Bundesgerichtshof beendet virtuelle Kleinstaaterei

Bekommt der Glücksspielstaatsvertrag eine Öffnungsklausel für private Sportwettenanbieter?

Karlsruhe/Düsseldorf - In einem Eilverfahren hat der Bundesgerichtshof http://www.bundesgerichtshof.de den staatlichen Lottogesellschaften mehr Wettbewerb auferlegt. Laut Beschluss des Kartellsenates ist die Aufteilung des Marktes unter den Lottogesellschaften der Bundesländer wettbewerbswidrig. „Danach ist eine seit Jahrzehnten geltende Regelung, wonach die Lottogesellschaften ihr Angebot nur innerhalb der eigenen Landesgrenzen vertreiben dürfen, mit deutschem und europäischem Kartellrecht nicht vereinbar“, berichtet das Handelsblatt http://www.handelsblatt.de. „Nach den Worten des Karlsruher Gerichts handelt es sich bei den Lottogesellschaften um ‚Unternehmen’, die dem Kartellrecht unterliegen.“ Durch den bestehenden so genannten Blockvertrag würden die Lotteriegesellschaften in ihrer Tätigkeit auf die Grenzen der jeweiligen Bundesländer beschränkt. „Eine Lockerung dieser Gebietsbeschränkung gefährde nicht die Aufgabe der staatlich kontrollierten Lottogesellschaften, das Glücksspiel in geordnete Bahnen zu lenken. Denn auch bei Angeboten in anderen Ländern gelten laut BGH für die staatlichen Lottoanbieter die Werbebeschränkungen, die das Bundesverfassungsgericht vergangenes Jahr in seinem Urteil zum staatlichen Monopol auf Oddset-Sportwetten formuliert hatte“, so die Zeitung. Lottogesellschaft haben demnach grundsätzlich die Möglichkeit, ihre Spiele online auch in anderen Bundesländern anzubieten.

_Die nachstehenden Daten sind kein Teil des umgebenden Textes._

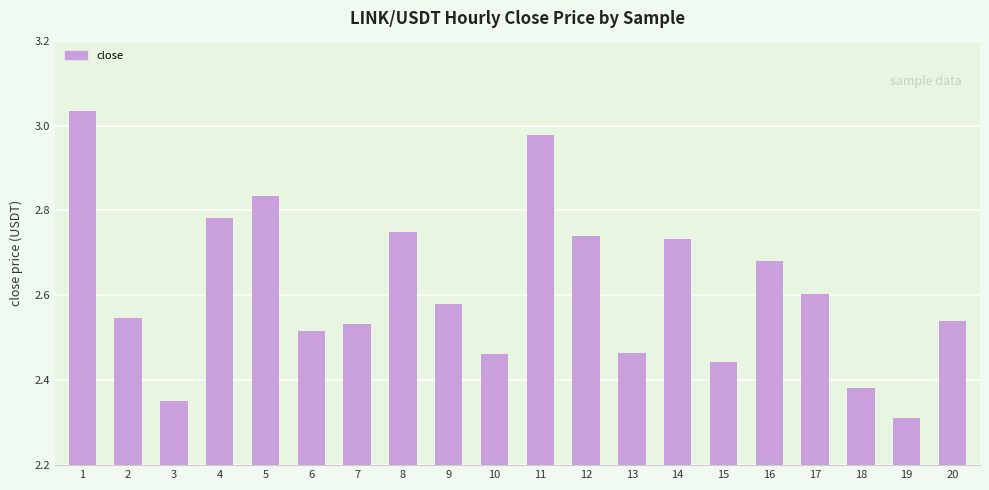

True or false: the data shows 1.4 at 3.

False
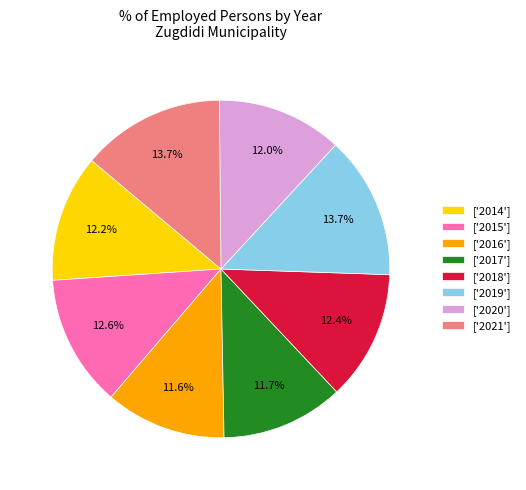

Does any single category account for the majority?

No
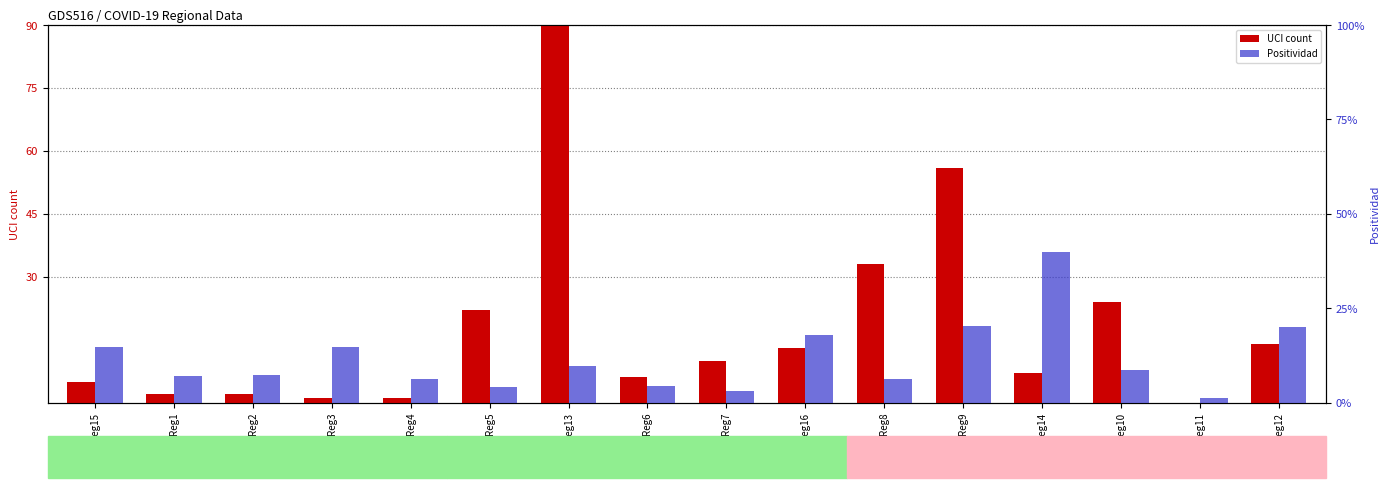

Which series changed the most between Reg1 and Reg9?

UCI count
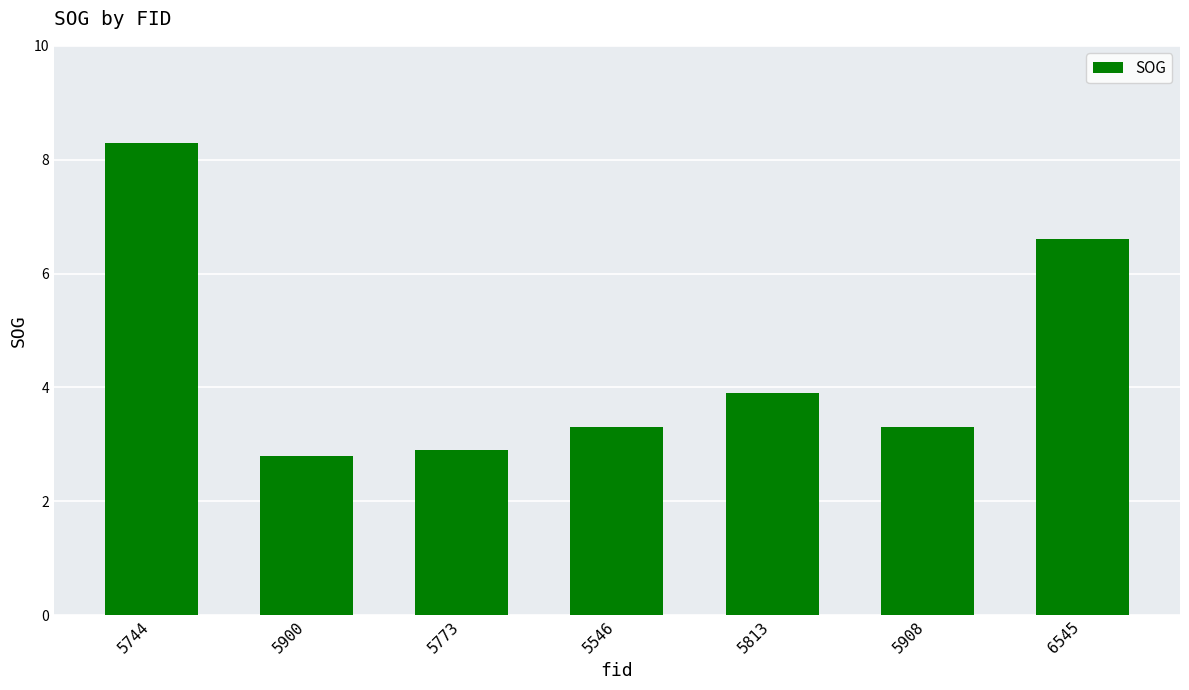

How many bars are there in total?

7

Nach einem Bericht der Frankfurter Allgemeinen Zeitung http://www.faz.net bewerten sowohl die staatlichen Anbieter wie die privaten Lottovermittler die Entscheidung des Kartellsenates als Bestätigung der eigenen Position. Rainer Jacken, Vorstandssprecher von Fluxx http://www.fluxx.de, sieht demnach der „Willkür der Ordnungsbehörden bei der Versagung von Erlaubnissen“ Einhalt geboten: „Setzen die Lottogesellschaften ihre bisherige Praxis fort, drohen ihnen Bußgelder von bis zu 1 Million Euro“, heißt es in der Pressemitteilung des Deutschen Lottoverbandes http://www.deutscherlottoverband.de. Die bisherigen Gebietskartelle verstoßen nach dessen Auffassung gegen deutsches und europäisches Kartellrecht, auch wenn der Lotto- und Toto-Block das Gegenteil behaupte. „Die je nach Interessenlage unterschiedlichen Interpretationen der Entscheidung ist ein weiterer Beleg für das undurchschaubare Dickicht der Lotterie- und Glücksspielgesetzgebung in Deutschland. Dabei schlüpfen die Bundesländer in eine unrühmliche Rolle, weil sie um die Einnahmen für die Landeskassen bangen“, kritisiert Helmut Sürtenich, Vorstand des Düsseldorfer Sportwettenanbieters Stratega-Ost http://www.stratega-ost.de gegenüber dem Online-Magazin NeueNachricht http://www.ne-na.de. Er begrüßt das Ende der virtuellen Kleinstaaterei: „Wenn ich als Mainzer bei Hessen-Lotto online spielen will, werde ich aufgrund meines Wohnsitzes in Rheinland-Pfalz abgewiesen. Und dann spaziere ich über den Rhein und mache meine Kreuzchen in der Annahmestelle in Wiesbaden. Da fragt keiner nach meinem Wohnsitz. Das war doch absurd“, so Sürtenich, dessen Unternehmen auch aufgrund der unkalkulierbaren deutschen Rechtslage verstärkt auf die Märkte in Osteuropa und Russland setzt. Allerdings scheint auch für den deutschen Markt ein Kompromiss in Sicht: Der Spiegel http://www.spiegel.de berichtet, dass die EU-Kommission das deutsche Glücksspielmonopol teilweise auch weiterhin akzeptieren würde, wenn „die Länder den Bereich der Sportwetten für private Anbieter aus der EU öffnen“. Dann werde Brüssel „in keiner Weise die Existenz und Fortsetzung der Länder-Monopole für Lotto/Toto oder andere Glücksspiele anfechten".